I tried a lot, even reinstalled the entire cluster twice. The question is: what is the bottleneck in this setup:
config servers running on virtual server? -> shouldn't be problematic due to the low resource consumption of config servers
mongos? -> running multiple Mongos on a dedicated box behind HAproxy might be an alternative, haven't tested that yet
Let's do the math first: how big are your documents? Keep in mind that they have to be transferred over the net multiple times depending on your write concern.

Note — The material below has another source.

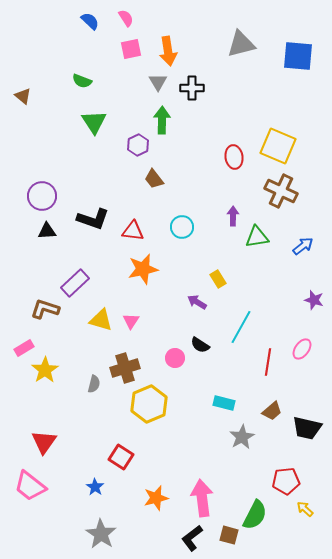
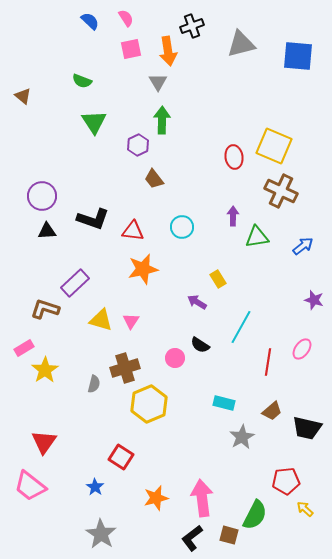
black cross at (192, 88): moved 62 px up; rotated 20 degrees counterclockwise
yellow square at (278, 146): moved 4 px left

May be you are experiencing this because of the indices which have to be build.
Please try this:
Disable all indices except the one for _id (which is not possible anyway, iirc)
Load your data
Reenable indices.
Enable sharding and balancing if not done already
This is the suggested way for importing data into a shared cluster anyway and should speed up your import considerably. Some (cautious !) fiddling with storage.syncPeriodSecs and storage.journal.commitIntervalMs might help, too.
The delay can occur even when storing the data on the primary shard. Depending on the size of your indices, they may slow down bulk operations considerably. You might also want to have a look at the replication.secondaryIndexPrefetch config option.
Another thing might be that your oplog simply gets filled faster than the replication can take place. Problem here: once it is created, you can not increase it's size. I am not sure wether it is safe to delete and recreate it in standalone mode and then reshare the replica set, but I doubt it. So the safe option would be to have the instance actually leave the replica set, reinstall it with a more appropriate oplog size and add the instance to the replica set as if it were the first time. If you don't care for the data, simply shut the replica set down, adjust the oplog size in the config file, delete the data dir and restart and reinitialize the replica set. Thinking of your problem twice, this sounds like the best bet to me, since the opllog isn't involved in standalone mode, iirc.
If you still have the same performance issues, my bet is on problems with disk or network IO.
You have a fairly standard setup, your mongos instance is running on a different machine than your mongod (be it a standalone or the primary of a replica set). You might want to check a few things:
Name resolution latency for resolving the name of your primary and secondary shards from the machine running your mongos instance. I can not count the times installing nscd improved performance for various operations.
network latency from your mongos instance to your primary shard. Assuming you have a firewall between your AppServer and your cluster, you might want to talk to the respective administrator.
In case you are using external authentication, try to measure how long it takes.
When using some sort of tunneling (e.g. stunnel or encryption like SSL/TLS), make sure you disable name resolution. Please keep in mind that encrypting and decrypting may take a relatively long time.
Measure random disk IO on the mongod instances
I was facing a similar performance issue. What helped to solve the performance issue was I ended up setting the mongod instance that was running on the same host as the mongos as the primary shard.
using the following command:
mongos> use admin
mongos> db.runCommand( { movePrimary: "mydb", to: "shard0003" } )
After making this change (without touching the load balancer or tweaking anything else), I was able to load a relatively large dataset (25 million rows) using a loader I had written, and the entire procedure took about 15 minutes instead of hours/days.